Drabble 88 – Mycoid

Mycoid

It’s six p.m. as I’m writing this, and the fog is rolling in from the river. I can’t see very far, but there’s a light winking on and off from across the wetlands–it might be pleasant if I hadn’t been reading ghost stories for the past couple hours, but now it just feels kind of sinister.

This time of year, everything is damp. The soil squishes beneath your feet and moisture runs down every windowpane whether it’s rained recently or not. That’s the Pacific Northwest for you–on my side of the Cascades, March has a kind of pervasive wetness, a gloomy gray haze that gets into everything until the sun comes and dries it out in June.

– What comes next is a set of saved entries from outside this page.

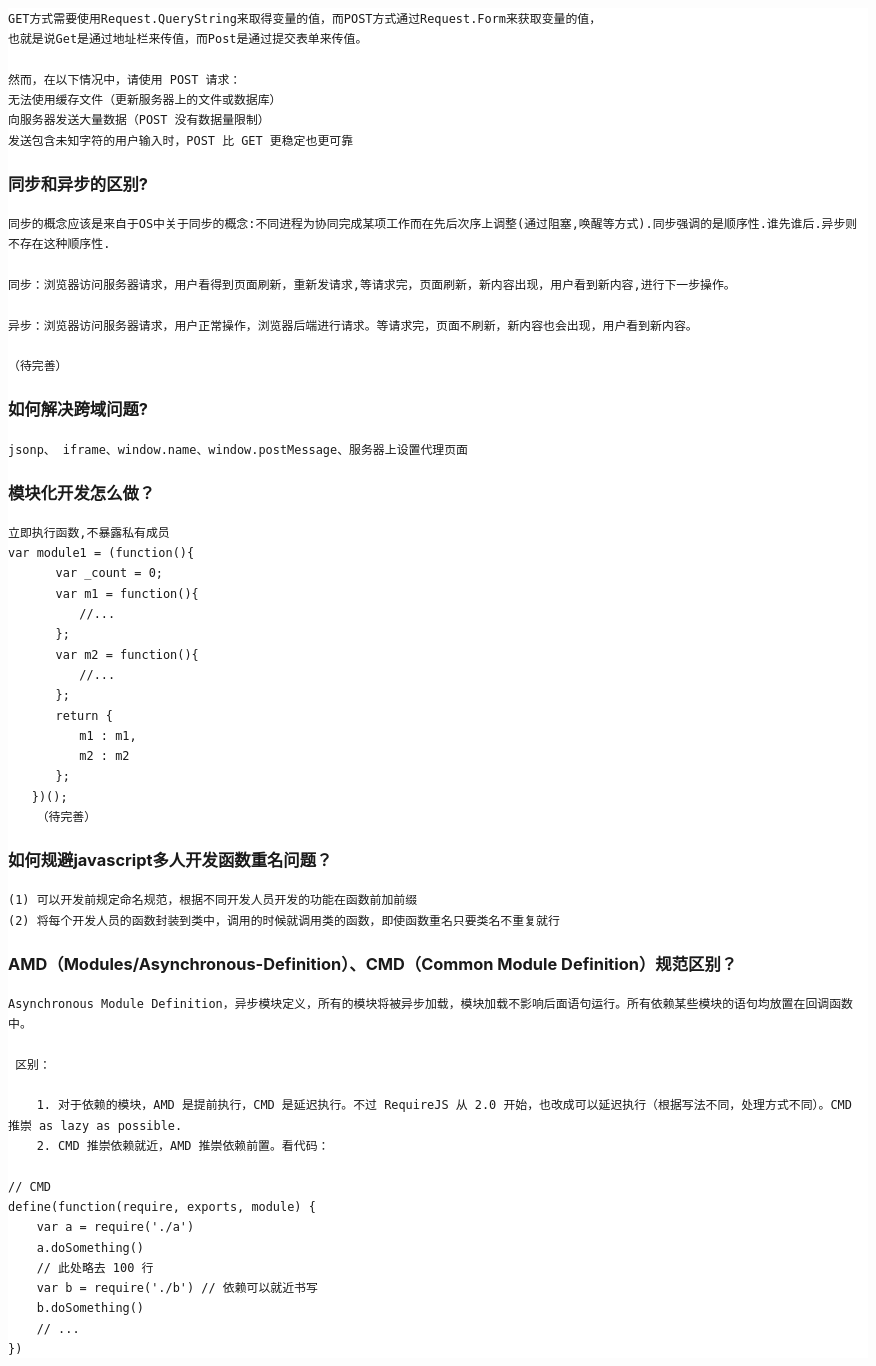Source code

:     GET方式需要使用Request.QueryString来取得变量的值，而POST方式通过Request.Form来获取变量的值，
    也就是说Get是通过地址栏来传值，而Post是通过提交表单来传值。

    然而，在以下情况中，请使用 POST 请求：
    无法使用缓存文件（更新服务器上的文件或数据库）
    向服务器发送大量数据（POST 没有数据量限制）
    发送包含未知字符的用户输入时，POST 比 GET 更稳定也更可靠
### 同步和异步的区别?
    同步的概念应该是来自于OS中关于同步的概念:不同进程为协同完成某项工作而在先后次序上调整(通过阻塞,唤醒等方式).同步强调的是顺序性.谁先谁后.异步则不存在这种顺序性.

    同步：浏览器访问服务器请求，用户看得到页面刷新，重新发请求,等请求完，页面刷新，新内容出现，用户看到新内容,进行下一步操作。
    
    异步：浏览器访问服务器请求，用户正常操作，浏览器后端进行请求。等请求完，页面不刷新，新内容也会出现，用户看到新内容。
    
    （待完善）
### 如何解决跨域问题?
    jsonp、 iframe、window.name、window.postMessage、服务器上设置代理页面
### 模块化开发怎么做？
    立即执行函数,不暴露私有成员
    var module1 = (function(){
    　　　　var _count = 0;
    　　　　var m1 = function(){
    　　　　　　//...
    　　　　};
    　　　　var m2 = function(){
    　　　　　　//...
    　　　　};
    　　　　return {
    　　　　　　m1 : m1,
    　　　　　　m2 : m2
    　　　　};
    　　})();
        （待完善）
### 如何规避javascript多人开发函数重名问题？
    (1) 可以开发前规定命名规范，根据不同开发人员开发的功能在函数前加前缀
    (2) 将每个开发人员的函数封装到类中，调用的时候就调用类的函数，即使函数重名只要类名不重复就行
### AMD（Modules/Asynchronous-Definition）、CMD（Common Module Definition）规范区别？
    Asynchronous Module Definition，异步模块定义，所有的模块将被异步加载，模块加载不影响后面语句运行。所有依赖某些模块的语句均放置在回调函数中。
    
     区别：
    
        1. 对于依赖的模块，AMD 是提前执行，CMD 是延迟执行。不过 RequireJS 从 2.0 开始，也改成可以延迟执行（根据写法不同，处理方式不同）。CMD 推崇 as lazy as possible.
        2. CMD 推崇依赖就近，AMD 推崇依赖前置。看代码：
    
    // CMD
    define(function(require, exports, module) {
        var a = require('./a')
        a.doSomething()
        // 此处略去 100 行
        var b = require('./b') // 依赖可以就近书写
        b.doSomething()
        // ...
    })
    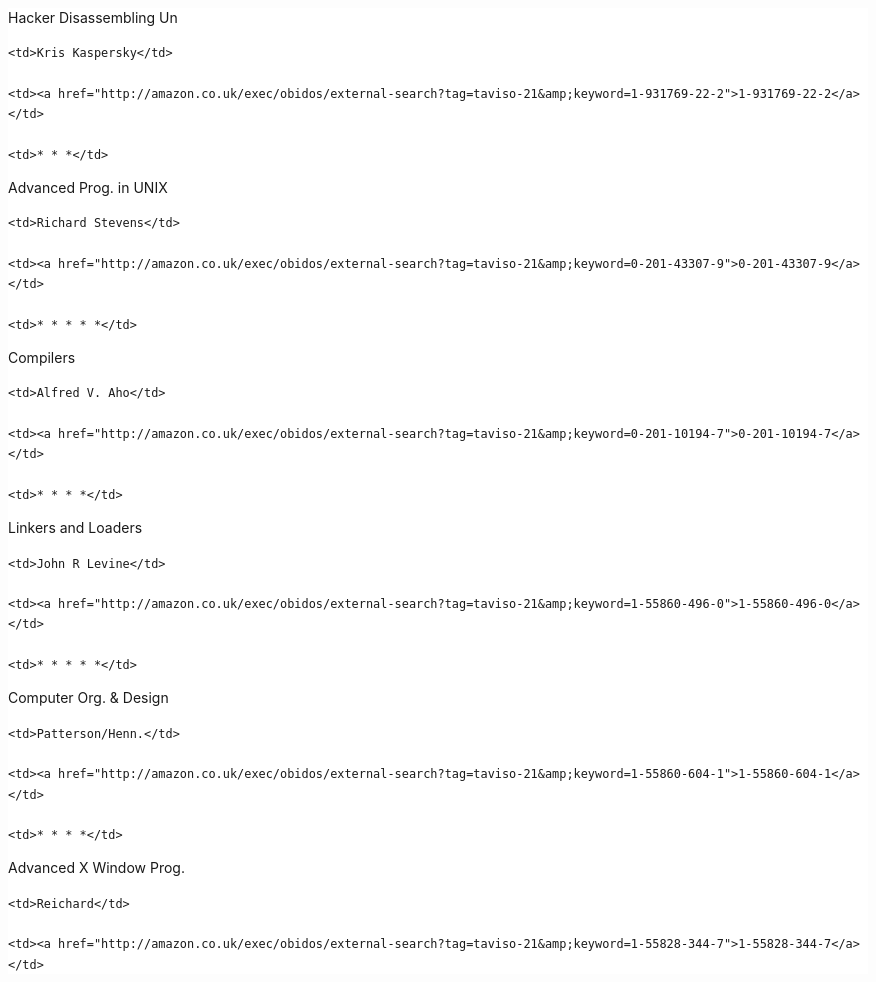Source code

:   <tr>
    <td>Hacker Disassembling Un</td>

    <td>Kris Kaspersky</td>

    <td><a href="http://amazon.co.uk/exec/obidos/external-search?tag=taviso-21&amp;keyword=1-931769-22-2">1-931769-22-2</a></td>

    <td>* * *</td>
  </tr>

  <tr>
    <td>Advanced Prog. in UNIX</td>

    <td>Richard Stevens</td>

    <td><a href="http://amazon.co.uk/exec/obidos/external-search?tag=taviso-21&amp;keyword=0-201-43307-9">0-201-43307-9</a></td>

    <td>* * * * *</td>
  </tr>

  <tr>
    <td>Compilers</td>

    <td>Alfred V. Aho</td>

    <td><a href="http://amazon.co.uk/exec/obidos/external-search?tag=taviso-21&amp;keyword=0-201-10194-7">0-201-10194-7</a></td>

    <td>* * * *</td>
  </tr>

  <tr>
    <td>Linkers and Loaders</td>

    <td>John R Levine</td>

    <td><a href="http://amazon.co.uk/exec/obidos/external-search?tag=taviso-21&amp;keyword=1-55860-496-0">1-55860-496-0</a></td>

    <td>* * * * *</td>
  </tr>

  <tr>
    <td>Computer Org. &amp; Design</td>

    <td>Patterson/Henn.</td>

    <td><a href="http://amazon.co.uk/exec/obidos/external-search?tag=taviso-21&amp;keyword=1-55860-604-1">1-55860-604-1</a></td>

    <td>* * * *</td>
  </tr>

  <tr>
    <td>Advanced X Window Prog.</td>

    <td>Reichard</td>

    <td><a href="http://amazon.co.uk/exec/obidos/external-search?tag=taviso-21&amp;keyword=1-55828-344-7">1-55828-344-7</a></td>
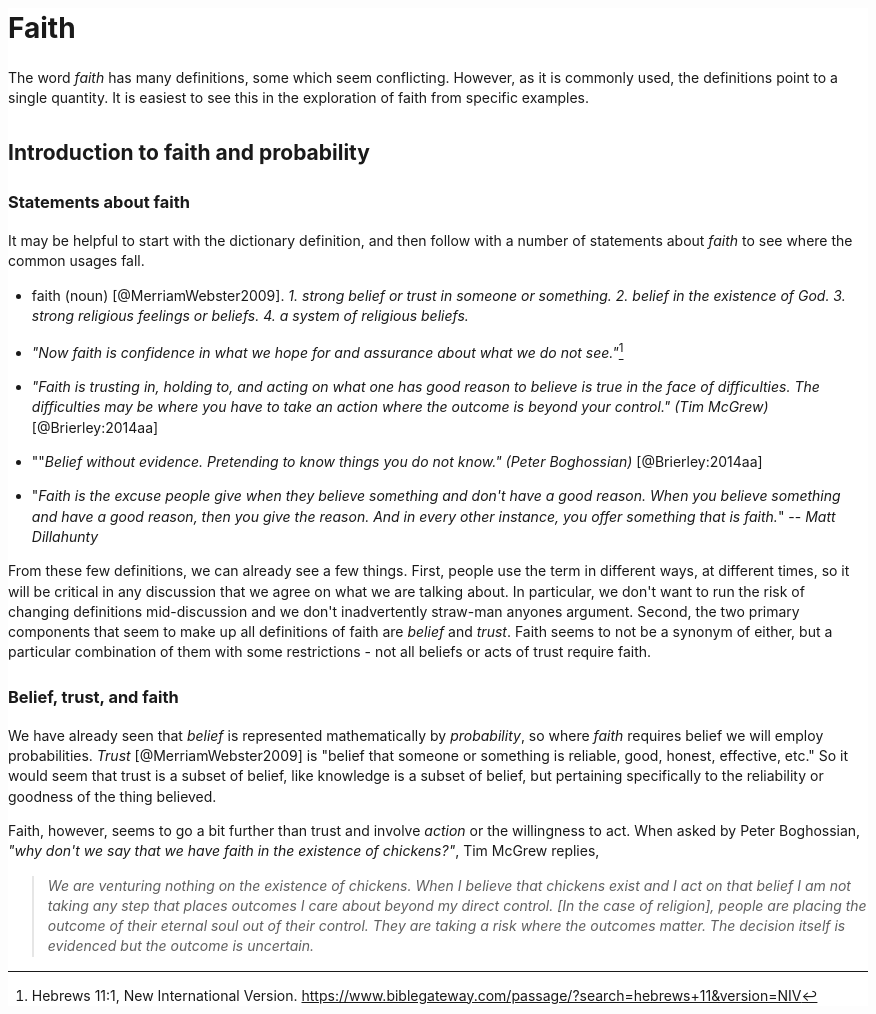 # Faith

The word *faith* has many definitions, some which seem conflicting.  However, as it is commonly used, the definitions point to a single quantity.  It is easiest to see this in the exploration of faith from specific examples.

## Introduction to faith and probability

### Statements about faith

It may be helpful to start with the dictionary definition, and then follow with a number of statements about *faith* to see where the common usages fall.

- faith (noun) [@MerriamWebster2009].  *1. strong belief or trust in someone or something. 2. belief in the existence of God. 3. strong religious feelings or beliefs. 4. a system of religious beliefs.*

- *"Now faith is confidence in what we hope for and assurance about what we do not see."*[^hebrews11]

  [^hebrews11]: Hebrews 11:1, New International Version.  <https://www.biblegateway.com/passage/?search=hebrews+11&version=NIV>

- *"Faith is trusting in, holding to, and acting on what one has good reason to believe is true in the face of difficulties. The difficulties may be where you have to take an action where the outcome is beyond your control." (Tim McGrew)* [@Brierley:2014aa]

- ""*Belief without evidence.  Pretending to know things you do not know." (Peter Boghossian)* [@Brierley:2014aa]

- "*Faith is the excuse people give when they believe something and don't have a good reason. When you believe something and have a good reason, then you give the reason. And in every other instance, you offer something that is faith.*" -- *Matt Dillahunty*

From these few definitions, we can already see a few things.  First, people use the term in different ways, at different times, so it will be critical in any discussion that we agree on what we are talking about.  In particular, we don't want to run the risk of changing definitions mid-discussion and we don't inadvertently straw-man anyones argument.  Second, the two primary components that seem to make up all definitions of faith are *belief* and *trust*.  Faith seems to not be a synonym of either, but a particular combination of them with some restrictions - not all beliefs or acts of trust require faith.

### Belief, trust, and faith

We have already seen that *belief* is represented mathematically by *probability*, so where *faith* requires belief we will employ probabilities.  *Trust* [@MerriamWebster2009] is "belief that someone or something is reliable, good, honest, effective, etc." So it would seem that trust is a subset of belief, like knowledge is a subset of belief, but pertaining specifically to the reliability or goodness of the thing believed. 

Faith, however, seems to go a bit further than trust and involve *action* or the willingness to act.  When asked by Peter Boghossian, *"why don't we say that we have faith in the existence of chickens?"*, Tim McGrew replies, 

> *We are venturing nothing on the existence of chickens. When I believe that chickens exist and I act on that belief I am not taking any step that places outcomes I care about beyond my direct control. [In the case of religion], people are placing the outcome of their eternal soul out of their control. They are taking a risk where the outcomes matter. The decision itself is evidenced but the outcome is uncertain.*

It all sounds very unpleasant, but the truth is that I love it. Something grows in all this damp, even if it’s a nuisance to scrub mold out of my windowsills and watch lichen slowly creep over my fences. Fungus are beautiful in their own unique ways, even if there’s something a little unnerving about everything they do, from releasing spores to their little spongy gills to their great underground networks of interconnected fruits. And they thrive in this moisture, popping up from the earth seemingly overnight.

Anyway, here’s a drabble.

MYCOID

(a.) From Greek μύκης for fungus

Fungus-like.

June learned to garden because it was what you did in the country, where groceries were expensive but the soil was fertile. You could plant anything out there in the back yard and see it sprout, come spring; even things that shouldn’t grow. Inorganic things, strange things, dead things—all popped out of that dirt like mushrooms after a hard rain.

A marble became a thin tendril of green-tinged glass. A broken bottle grew into a vine with brutal, thirsty thorns. A leftover crust of bread yielded savory fruit.

What she nurtured grew, sometimes feeding her, sometimes drawing blood.